Hey @Abhinav_Dev_University_of_New_Mexico ! Thanks for posting this - let me dig into this further and circle back with you. It might be an issue with our data and could be good to submit on product-feedback. However, let me confirm with our team on this.

Very curious. When you say that “numbers in same_day_brand” columns are higher than its own raw_visit_count, are you already accounting for the fact that “related_same_day_brand” shows a percentage?

For another, it seems reasonable to me that dispensaries would’t always show up in that column as not every single brand appears there.

> - These are the brands that the visitors to this POI also visited, on the same day that they visited the POI. The number mapped to each brand is an indicator of how highly correlated a POI is to a certain brand. The value is a simple percent of POI visitors that visited the other brand on the same day.
>
> - Only the first 20 brands are returned.

Thank you for your help. It was clearly a mistake on my part, I assumed it was visitor count in the same_day_brand column and not a percentage of unique visitors to that place that also went to the other place.

No problem - glad I could help! Feel free to reach out if you have any other questions

I checked again, and I have found a few cases where multiplying percentage value on same_day_brand with raw_visitor_count yields a higher value for a place that is a common place of visit than that place’s raw_visitor_count. Eg: Dispensary_A has raw_visitor_count=36, and in its same_day_brand, includes Dispensary_B:10. I assume this means that roughly 10% of the raw_visitor_count for Dis_A visited Dis_B on the same day. So, there would be roughly 3 visitors from Dis_A to Dis_B, over the month. However, the raw_visitor_count data for the same month for Dis_B has null value. I am not sure if i am doing this correctly.

That’s the right approach. One other thing is that related_same_day_brand measures related visitors at the brand level. So for example if “Target” showed up there, it wouldn’t refer to visits to a specific Target per se, but to all Targets.

That could be what’s happening here. Are there other locations of Dispensary Brand B that you could be comparing to?

Yes, Dis_B does have locations in cities other than the one we are looking at.

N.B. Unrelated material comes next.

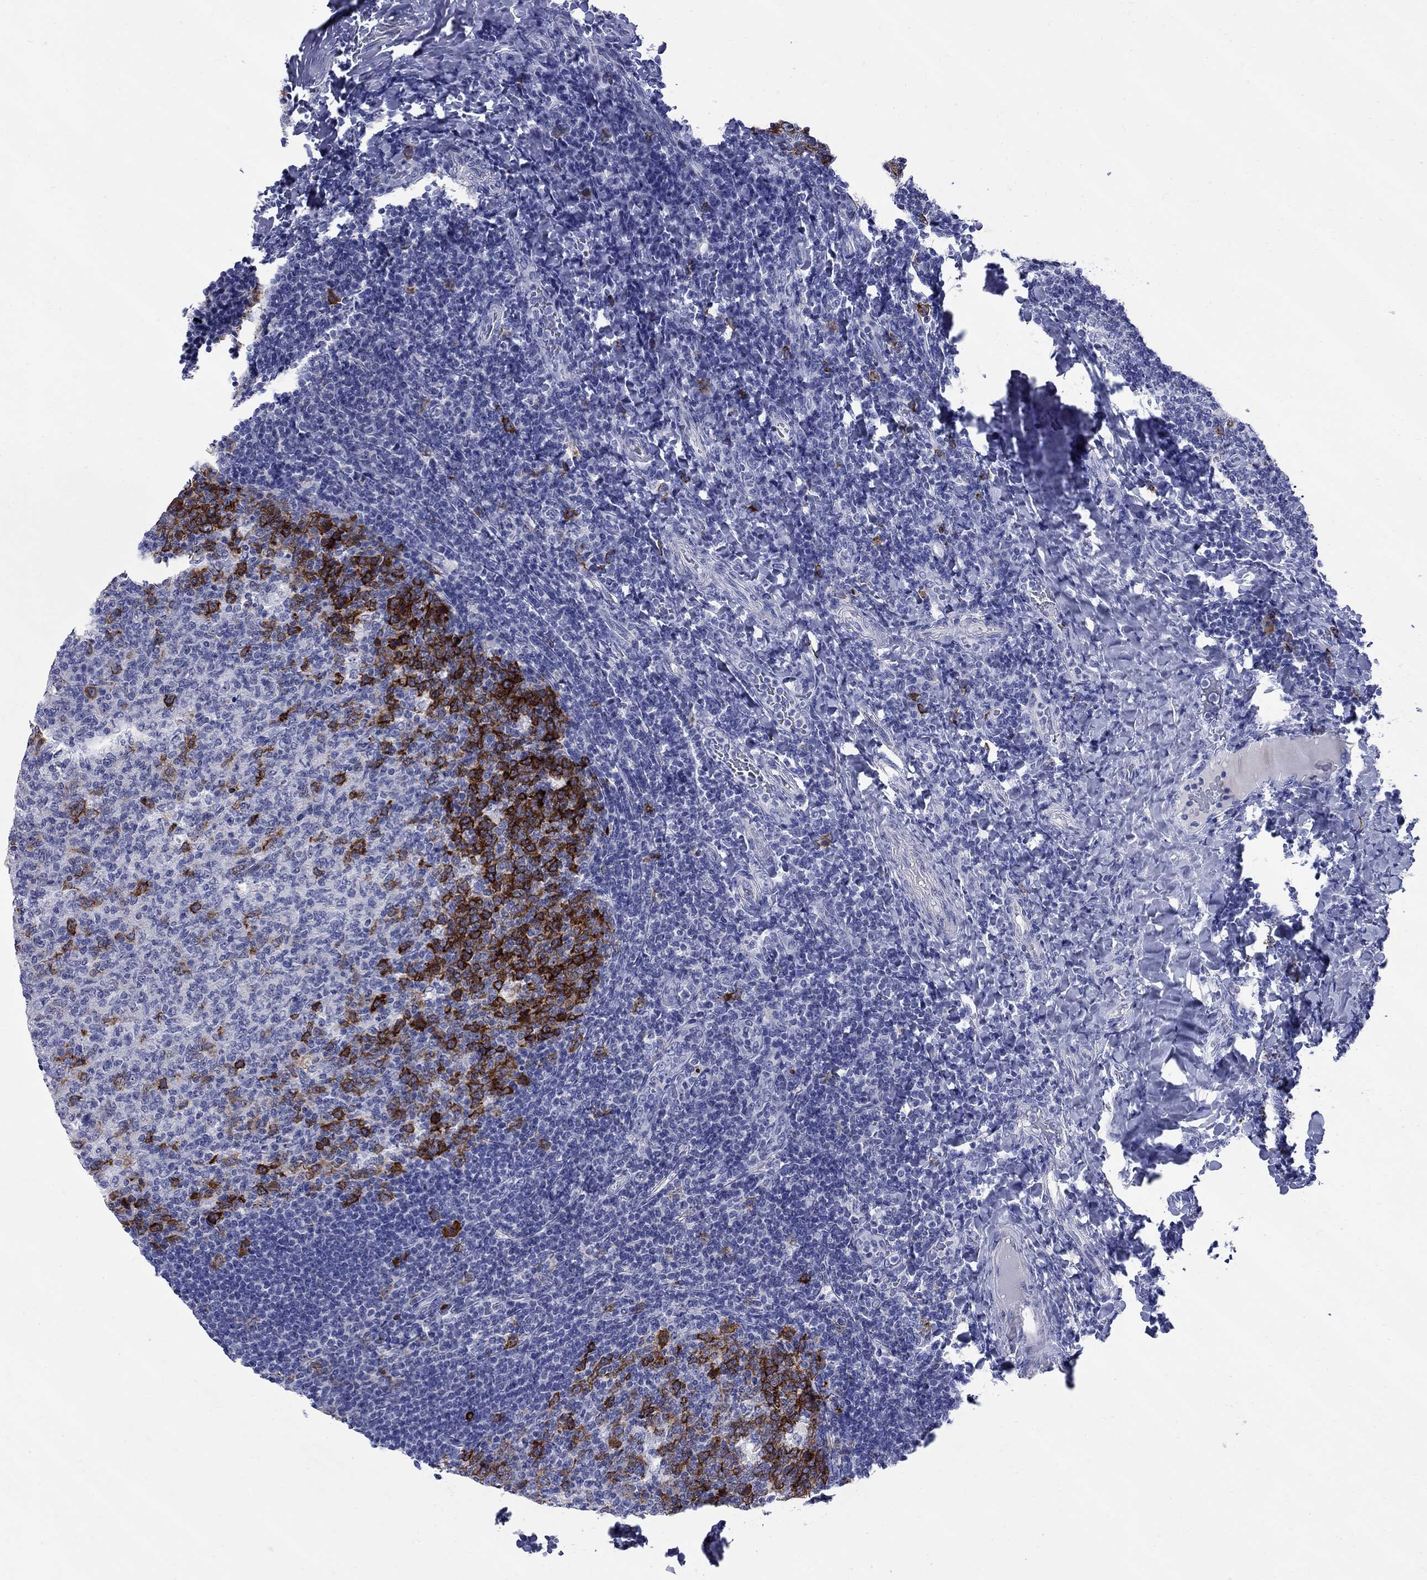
{"staining": {"intensity": "strong", "quantity": "25%-75%", "location": "cytoplasmic/membranous"}, "tissue": "tonsil", "cell_type": "Germinal center cells", "image_type": "normal", "snomed": [{"axis": "morphology", "description": "Normal tissue, NOS"}, {"axis": "topography", "description": "Tonsil"}], "caption": "Human tonsil stained with a brown dye reveals strong cytoplasmic/membranous positive staining in approximately 25%-75% of germinal center cells.", "gene": "TACC3", "patient": {"sex": "female", "age": 10}}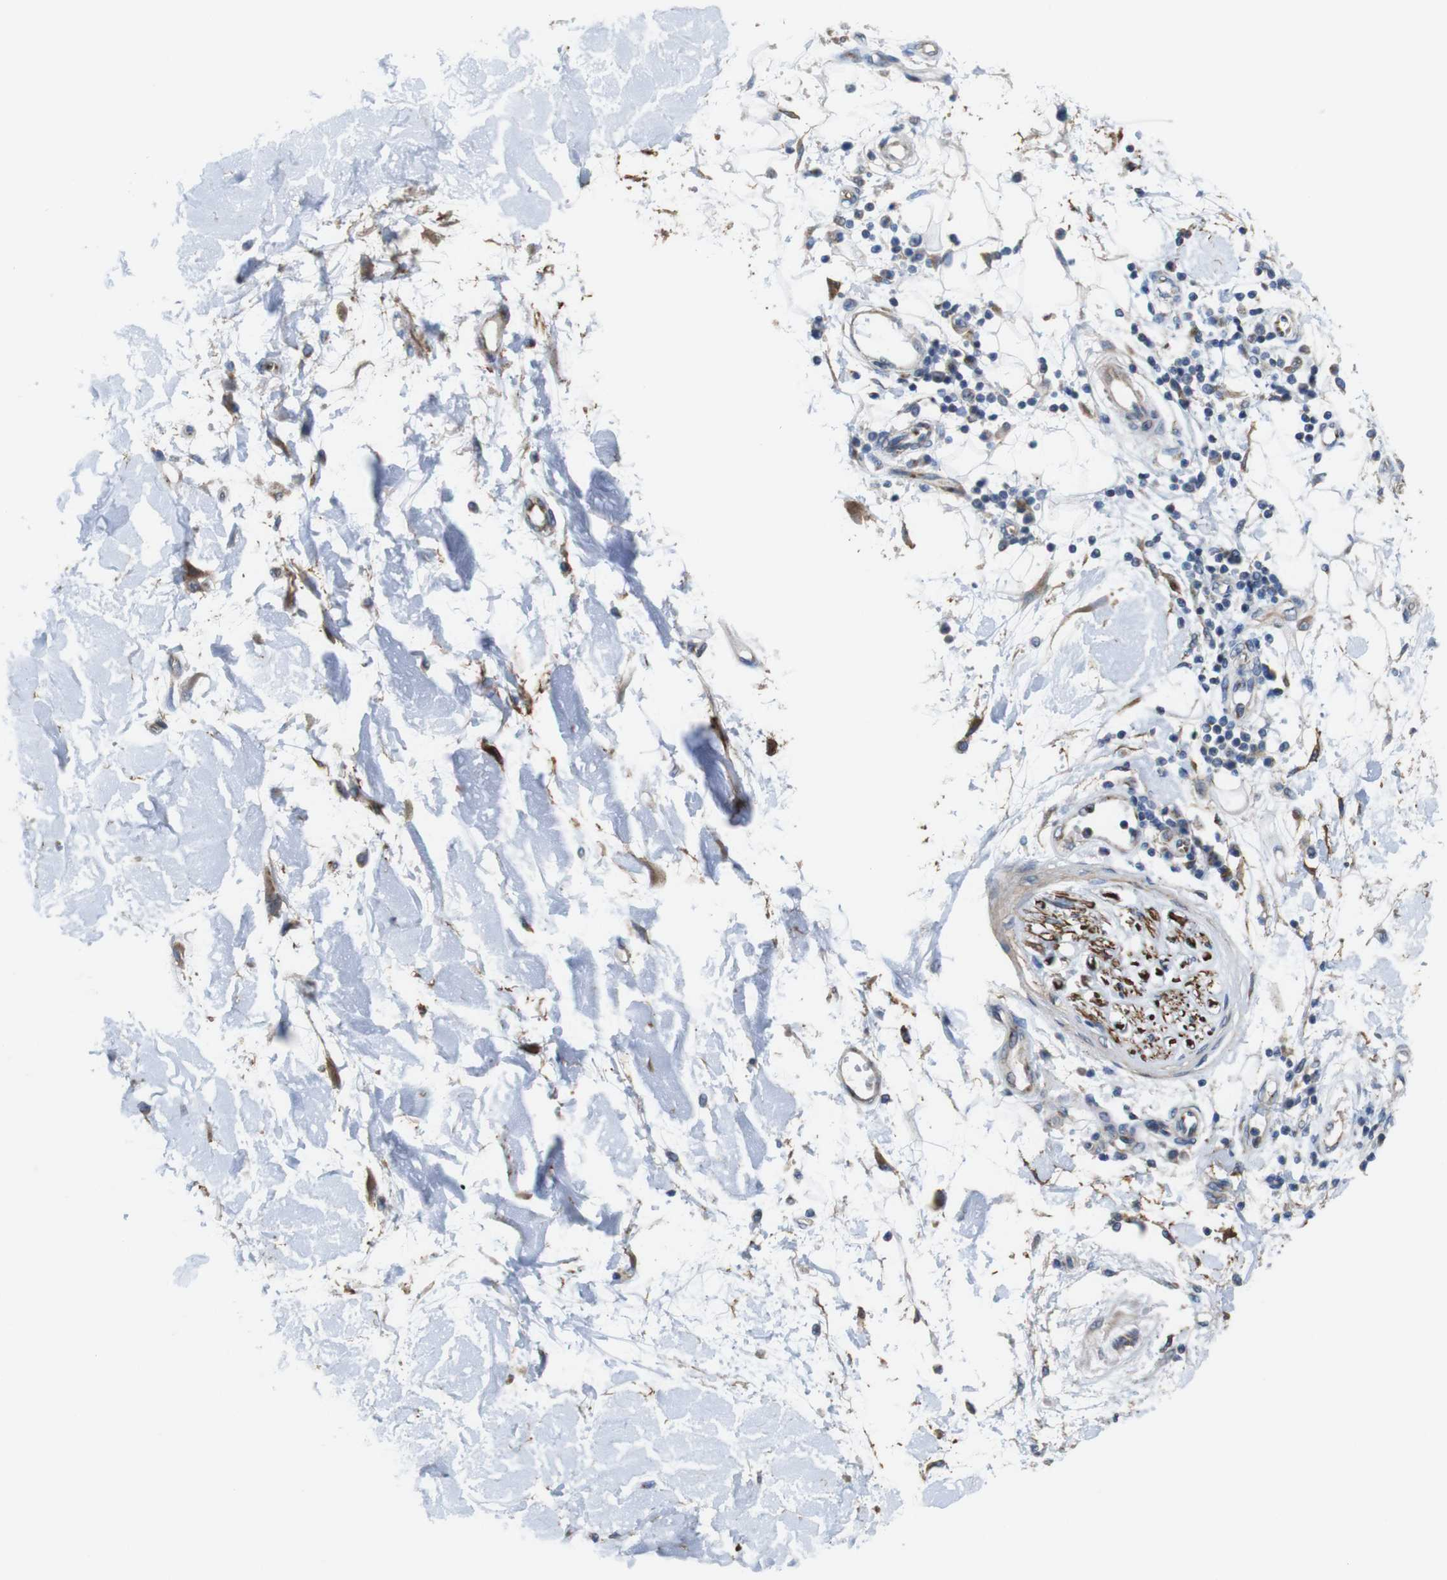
{"staining": {"intensity": "weak", "quantity": "25%-75%", "location": "cytoplasmic/membranous"}, "tissue": "adipose tissue", "cell_type": "Adipocytes", "image_type": "normal", "snomed": [{"axis": "morphology", "description": "Squamous cell carcinoma, NOS"}, {"axis": "topography", "description": "Skin"}], "caption": "High-magnification brightfield microscopy of unremarkable adipose tissue stained with DAB (3,3'-diaminobenzidine) (brown) and counterstained with hematoxylin (blue). adipocytes exhibit weak cytoplasmic/membranous staining is appreciated in approximately25%-75% of cells.", "gene": "EFCAB14", "patient": {"sex": "male", "age": 83}}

That probably explains the difference in data. Thank you for your help.

Thanks for the great question @Abhinav_Dev_University_of_New_Mexico ! Excited to hear more about you and Dr. Stith’s research. We’ll have to catch up soon again!

To prevent any further questions from being overlooked, I’ll go ahead and close this thread out. If you have any more questions or follow-up questions, we’re always here to help! Just be sure to make a new post to help, as we aren’t monitoring old threads at this time. Thanks!